In exchange for each AMPS share (i.e. $25 thousand of liquidation preference), holders received senior surplus notes with a total outstanding amount (including accrued and unpaid interest thereon through June 22, 2018 (the "Signing Date"))
equal to $13.875 thousand (the “Repurchase”). AMPS holders who tendered on or before July 17, 2018, representing 22,096 shares of the AMPS, also received from AFG $0.500 in cash and 37.3076 warrants (rounded down to the nearest whole warrant) to purchase an equivalent number of shares of common stock of AFG at an exercise price of $16.67 per share (the “AFG Purchase” and, together with the Repurchase, the “Purchases”).
As a result of the completion of the Purchases, Ambac:
(1)Repurchased 84.4% or 22,296 AMPS with an aggregate liquidation preference of $557, including $35 in aggregate liquidation preference in the AFG Purchase;
(2)Captured a nominal discount of approximately $227 (a discount of approximately $253 on a fair market value basis) on $557 of the total outstanding liquidation preference of AMPS; and
(3)Issued, in aggregate, $213 in current principal amount of senior surplus notes with accrued interest thereon on Settlement Date of $98, issued 824,307 warrants and paid $11 in cash.
The AMPS are reported on the balance sheet within nonredeemable non-controlling interests and are carried at their fair value at the date AFG emerged from bankruptcy in April 2013, which is lower than the fair value of the total consideration provided to the AMPS holders in the Purchases.
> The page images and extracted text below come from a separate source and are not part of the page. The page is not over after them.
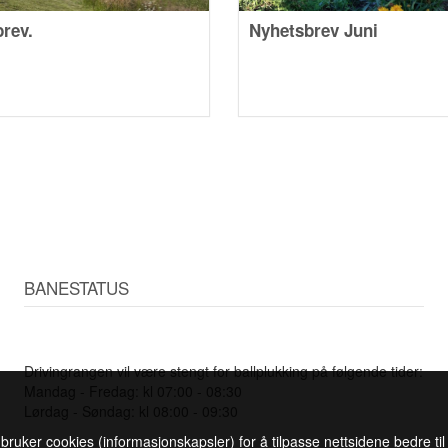
rev.
Nyhetsbrev Juni
BANESTATUS
Drivingrangen vil være stengt for ballplukking på følgende tider:
Mandag - Fredag: kl 07:00 - 08:30
Lørdag - Søndag: kl 08:00 - 09:30
 bruker cookies (informasjonskapsler) for å tilpasse nettsidene bedre ti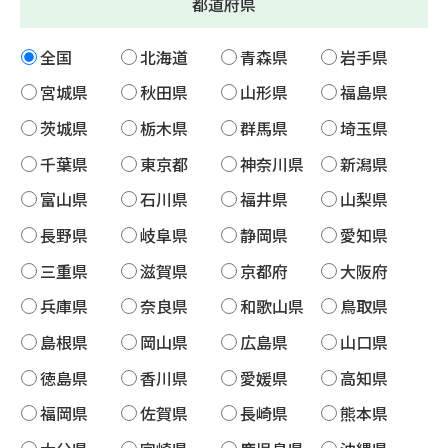
都道府県
全国
北海道
青森県
岩手県
宮城県
秋田県
山形県
福島県
茨城県
栃木県
群馬県
埼玉県
千葉県
東京都
神奈川県
新潟県
富山県
石川県
福井県
山梨県
長野県
岐阜県
静岡県
愛知県
三重県
滋賀県
京都府
大阪府
兵庫県
奈良県
和歌山県
鳥取県
島根県
岡山県
広島県
山口県
徳島県
香川県
愛媛県
高知県
福岡県
佐賀県
長崎県
熊本県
The difference between the fair value of consideration provided to AMPS holders and the carrying amount of the AMPS was reflected as a reduction to Net income attributable to common stockholders in 2018 for approximately $82.
At December 31, 2020 and 2019, AAC had 5,501 shares of issued and outstanding AMPS with a liquidation preference of $138 (reported as nonredeemable noncontrolling interest of $60 on Ambac's balance sheet), respectively.